▶ What to do:
1. Copy out the ATM safety thread starting with "Is using an" and going on through "countries as well.", swapping "Manila" for "Cebu".
2. In the ATM safety thread, how much did Kevin_S pay in ATM fees when buying a motorcycle for 70k?

▶ Excerpted passage:
--------------------

# ATM Safety In The Philippines



## Asian Spirit (Mar 1, 2010)

Is using an ATM safe here in The Philippines?

Find Out Here
(INQ)

This story made the news on local Manila TV tonight, Feb 10, 2013 and was surprised to see it again. As reported, it's not just here in paradise but other countries as well.
Has anyone experienced this or other types of credit card or ATM fraud?


----------



## Kevin_S (Feb 13, 2013)

I only use ATMs located inside of Malls rather than the ATMs outside. And even then, I usually use the same ATMs at 3 diffent locations. I try to examine the card slot carefully and always cover my hand when entering my pin. So far, I haven't had any problems here in PI. Identity theft is something to always be aware of, no matter where you are in the world.


----------



## lv_artist (Feb 22, 2012)

I have used ATM in about a dozen cities in the PI. never had a problem anywhere. obviously one should use caution when withdrawing money. Be aware of anyone in close proximity.


----------



## Kevin_S (Feb 13, 2013)

TheMegacitizen said:


> Withdrawing money inside and outside the malls always made me kind of paranoid. Especially because of the 10.000 Pesos per withdrawal limit. If you are withdrawing rent or something expensive, you might spend a fair amount of time in front of the ATM. Kinda freaked me out. Used ATMs all-over the Metro, never experienced any problems.


Each transaction costs me 200php fee. Like you said, the 10k php limit means multiple transactions. That adds up quite a bit. When I bought a motorcycle for 70k, It cost me 1400 php ($35) just in atm fees. I could have wired the money, but the wire transfer fee from my bank is $30.


----------



## Phil_expat (Jan 3, 2011)

Kevin_S said:


> Each transaction costs me 200php fee. Like you said, the 10k php limit means multiple transactions. That adds up quite a bit. When I bought a motorcycle for 70k, It cost me 1400 php ($35) just in atm fees. I could have wired the money, but the wire transfer fee from my bank is $30.


That is too expensive! It seems you have not setup a plan to get money from home. There are several threads on the subject on this forum! At the present time I use China bank dollar account. I deposit checks that takes 15 working days to clear and I earn interest! There are no fees or charges and if withdrawals are $2,000 or higher their exchange is as high as the street money changers. Otherwise I get dollars and exchange to pesos somewhere else. The drawback is there is a lot of money tied up for 3 weeks! Others I know use xoom. The fee is small and the money is immediately available the draw back here is one is tied to the bank’s exchange rate. Citi bank has a global transfer from one country account to another. The charge is $8. One can withdraw dollars ($3,000 max) from their ATM or pesos (bad exchange rate). The drawback is Phil Citi bank require a $2,700 balance! The best I think is Wells Fargo has a deal with three major banks in the Philippines. For a charge of $3 one can send money.


----------



## raconnor (Oct 30, 2012)

Well now you've gotten me even more paranoid than I was before! I think tomorrow I'm going to change all my PINs, just in case... :suspicious:


----------



## DonAndAbby (Jan 7, 2013)

--------------------

▶ Entries:
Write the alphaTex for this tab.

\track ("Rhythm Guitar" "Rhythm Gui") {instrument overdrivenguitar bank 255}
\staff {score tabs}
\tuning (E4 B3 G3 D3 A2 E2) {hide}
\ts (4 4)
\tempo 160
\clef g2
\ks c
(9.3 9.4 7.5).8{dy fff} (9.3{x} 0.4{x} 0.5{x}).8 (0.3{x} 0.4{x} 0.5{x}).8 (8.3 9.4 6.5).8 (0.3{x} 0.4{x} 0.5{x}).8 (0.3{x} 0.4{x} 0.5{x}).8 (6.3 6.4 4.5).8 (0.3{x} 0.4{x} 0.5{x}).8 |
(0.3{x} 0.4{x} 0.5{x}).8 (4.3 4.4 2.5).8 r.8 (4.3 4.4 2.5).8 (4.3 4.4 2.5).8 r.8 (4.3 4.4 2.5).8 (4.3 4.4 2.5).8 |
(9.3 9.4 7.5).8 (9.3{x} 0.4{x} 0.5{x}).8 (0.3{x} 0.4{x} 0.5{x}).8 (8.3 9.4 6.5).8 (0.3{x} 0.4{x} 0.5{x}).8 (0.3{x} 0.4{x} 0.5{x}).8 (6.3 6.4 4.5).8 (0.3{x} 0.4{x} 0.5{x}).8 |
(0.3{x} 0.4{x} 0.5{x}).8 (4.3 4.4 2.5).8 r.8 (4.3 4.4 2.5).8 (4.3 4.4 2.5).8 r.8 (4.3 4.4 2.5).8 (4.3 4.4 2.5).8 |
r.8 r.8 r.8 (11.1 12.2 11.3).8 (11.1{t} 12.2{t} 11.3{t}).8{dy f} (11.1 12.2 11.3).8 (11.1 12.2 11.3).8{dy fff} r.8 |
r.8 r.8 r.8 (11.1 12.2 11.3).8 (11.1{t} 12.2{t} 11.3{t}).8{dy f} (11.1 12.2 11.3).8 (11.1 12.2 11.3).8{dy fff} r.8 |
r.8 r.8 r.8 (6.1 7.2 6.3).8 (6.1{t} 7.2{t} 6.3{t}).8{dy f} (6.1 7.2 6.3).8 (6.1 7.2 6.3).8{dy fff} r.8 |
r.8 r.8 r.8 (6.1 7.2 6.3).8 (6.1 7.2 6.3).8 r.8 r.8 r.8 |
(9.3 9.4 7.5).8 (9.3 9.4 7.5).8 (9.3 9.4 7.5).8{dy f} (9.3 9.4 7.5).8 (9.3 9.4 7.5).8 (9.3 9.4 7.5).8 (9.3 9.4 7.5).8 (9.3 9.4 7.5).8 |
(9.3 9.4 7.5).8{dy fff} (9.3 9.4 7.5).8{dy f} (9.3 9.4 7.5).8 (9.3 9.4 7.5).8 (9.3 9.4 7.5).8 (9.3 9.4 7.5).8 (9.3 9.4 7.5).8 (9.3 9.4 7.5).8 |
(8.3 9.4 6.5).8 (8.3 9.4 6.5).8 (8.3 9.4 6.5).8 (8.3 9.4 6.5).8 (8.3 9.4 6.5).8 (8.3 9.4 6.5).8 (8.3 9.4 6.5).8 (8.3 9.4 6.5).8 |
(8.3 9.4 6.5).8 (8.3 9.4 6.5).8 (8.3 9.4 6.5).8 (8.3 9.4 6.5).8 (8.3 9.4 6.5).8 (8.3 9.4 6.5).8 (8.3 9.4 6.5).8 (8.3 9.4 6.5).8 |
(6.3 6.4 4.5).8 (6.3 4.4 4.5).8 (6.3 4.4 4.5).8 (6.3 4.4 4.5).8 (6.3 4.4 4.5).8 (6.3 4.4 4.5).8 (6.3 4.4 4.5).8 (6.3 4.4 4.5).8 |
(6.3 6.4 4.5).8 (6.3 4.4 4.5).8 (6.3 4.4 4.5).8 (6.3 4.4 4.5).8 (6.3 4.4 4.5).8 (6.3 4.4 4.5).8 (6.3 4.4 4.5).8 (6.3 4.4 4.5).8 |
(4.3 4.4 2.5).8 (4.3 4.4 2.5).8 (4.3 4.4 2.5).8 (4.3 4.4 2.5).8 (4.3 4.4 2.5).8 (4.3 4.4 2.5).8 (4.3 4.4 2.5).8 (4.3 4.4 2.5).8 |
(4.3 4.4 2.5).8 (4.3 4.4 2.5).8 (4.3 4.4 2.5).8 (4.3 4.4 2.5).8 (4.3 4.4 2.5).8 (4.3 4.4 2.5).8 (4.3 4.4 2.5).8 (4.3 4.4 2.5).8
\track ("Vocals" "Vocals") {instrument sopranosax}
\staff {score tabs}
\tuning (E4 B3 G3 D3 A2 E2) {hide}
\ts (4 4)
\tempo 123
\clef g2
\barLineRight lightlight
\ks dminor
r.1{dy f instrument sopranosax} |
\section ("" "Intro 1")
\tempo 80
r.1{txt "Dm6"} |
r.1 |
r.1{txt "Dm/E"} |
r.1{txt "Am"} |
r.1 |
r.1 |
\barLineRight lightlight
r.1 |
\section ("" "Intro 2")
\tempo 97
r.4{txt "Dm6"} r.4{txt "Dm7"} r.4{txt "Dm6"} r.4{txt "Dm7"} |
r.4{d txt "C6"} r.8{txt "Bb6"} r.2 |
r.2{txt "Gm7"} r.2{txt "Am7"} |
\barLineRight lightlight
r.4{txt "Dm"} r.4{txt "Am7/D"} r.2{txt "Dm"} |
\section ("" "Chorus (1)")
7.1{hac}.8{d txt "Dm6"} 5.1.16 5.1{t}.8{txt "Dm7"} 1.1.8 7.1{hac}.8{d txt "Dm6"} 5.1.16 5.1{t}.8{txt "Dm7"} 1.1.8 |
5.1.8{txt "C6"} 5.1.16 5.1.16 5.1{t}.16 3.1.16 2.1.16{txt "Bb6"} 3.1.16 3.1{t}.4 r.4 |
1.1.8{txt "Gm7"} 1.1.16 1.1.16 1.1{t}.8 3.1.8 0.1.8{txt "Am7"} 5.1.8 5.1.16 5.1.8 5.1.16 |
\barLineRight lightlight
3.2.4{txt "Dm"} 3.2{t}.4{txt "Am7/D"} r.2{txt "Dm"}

--------------------

▶ Task answers:
1.
Is using an ATM safe here in The Philippines?

Find Out Here
(INQ)

This story made the news on local Cebu TV tonight, Feb 10, 2013 and was surprised to see it again. As reported, it's not just here in paradise but other countries as well.

2. 1400 php ($35).